_GOAL OF THE EXERCISE_: Can you set down, word for word, everything in the entries below from the line containing "- This is carefully" through the last line of the entries, with both of those lines included?

SUPPLIED MATERIAL section start

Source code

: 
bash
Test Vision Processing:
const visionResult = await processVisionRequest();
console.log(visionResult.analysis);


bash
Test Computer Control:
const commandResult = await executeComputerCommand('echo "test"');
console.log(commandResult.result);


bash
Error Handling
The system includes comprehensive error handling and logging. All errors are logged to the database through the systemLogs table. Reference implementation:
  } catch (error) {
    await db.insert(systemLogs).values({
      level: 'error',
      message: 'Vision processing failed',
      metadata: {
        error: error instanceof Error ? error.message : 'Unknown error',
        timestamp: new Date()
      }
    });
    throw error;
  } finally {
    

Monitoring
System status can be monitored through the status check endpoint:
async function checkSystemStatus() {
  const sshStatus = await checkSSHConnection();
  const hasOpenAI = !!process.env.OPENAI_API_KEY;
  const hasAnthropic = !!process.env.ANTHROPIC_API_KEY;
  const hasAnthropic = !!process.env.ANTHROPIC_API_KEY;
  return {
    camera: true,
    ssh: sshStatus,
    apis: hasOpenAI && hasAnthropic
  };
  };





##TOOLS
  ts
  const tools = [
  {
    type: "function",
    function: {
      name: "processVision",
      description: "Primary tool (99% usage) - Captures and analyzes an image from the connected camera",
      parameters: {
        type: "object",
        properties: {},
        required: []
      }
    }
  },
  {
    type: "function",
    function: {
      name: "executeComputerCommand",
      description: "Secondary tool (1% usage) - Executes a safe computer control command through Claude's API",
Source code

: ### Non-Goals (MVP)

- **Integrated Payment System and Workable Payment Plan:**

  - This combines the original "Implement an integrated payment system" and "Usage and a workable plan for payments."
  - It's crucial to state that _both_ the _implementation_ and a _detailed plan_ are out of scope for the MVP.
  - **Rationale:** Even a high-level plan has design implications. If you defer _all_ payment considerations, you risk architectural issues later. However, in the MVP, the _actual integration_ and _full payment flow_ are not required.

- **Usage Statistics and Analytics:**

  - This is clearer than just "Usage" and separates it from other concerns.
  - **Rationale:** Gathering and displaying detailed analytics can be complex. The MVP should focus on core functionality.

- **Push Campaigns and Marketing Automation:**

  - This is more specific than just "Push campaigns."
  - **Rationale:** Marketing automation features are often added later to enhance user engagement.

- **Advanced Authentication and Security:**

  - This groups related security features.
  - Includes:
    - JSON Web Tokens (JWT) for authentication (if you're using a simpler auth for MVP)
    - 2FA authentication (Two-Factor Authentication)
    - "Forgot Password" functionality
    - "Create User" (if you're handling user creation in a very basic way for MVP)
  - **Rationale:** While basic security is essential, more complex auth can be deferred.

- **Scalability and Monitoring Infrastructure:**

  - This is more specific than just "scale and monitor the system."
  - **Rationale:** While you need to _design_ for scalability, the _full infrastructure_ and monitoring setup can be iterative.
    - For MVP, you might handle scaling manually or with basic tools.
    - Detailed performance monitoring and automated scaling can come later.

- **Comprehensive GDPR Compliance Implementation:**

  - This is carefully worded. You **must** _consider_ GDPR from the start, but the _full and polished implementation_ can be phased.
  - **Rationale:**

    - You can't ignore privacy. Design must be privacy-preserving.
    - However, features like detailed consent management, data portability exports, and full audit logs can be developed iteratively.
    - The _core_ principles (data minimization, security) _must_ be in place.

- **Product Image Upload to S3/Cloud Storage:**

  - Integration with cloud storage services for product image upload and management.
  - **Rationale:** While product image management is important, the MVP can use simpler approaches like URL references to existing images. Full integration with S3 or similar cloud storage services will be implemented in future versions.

SUPPLIED MATERIAL section end

_SOLUTION TO THE PROBLEM_:
  - This is carefully worded. You **must** _consider_ GDPR from the start, but the _full and polished implementation_ can be phased.
  - **Rationale:**

    - You can't ignore privacy. Design must be privacy-preserving.
    - However, features like detailed consent management, data portability exports, and full audit logs can be developed iteratively.
    - The _core_ principles (data minimization, security) _must_ be in place.

- **Product Image Upload to S3/Cloud Storage:**

  - Integration with cloud storage services for product image upload and management.
  - **Rationale:** While product image management is important, the MVP can use simpler approaches like URL references to existing images. Full integration with S3 or similar cloud storage services will be implemented in future versions.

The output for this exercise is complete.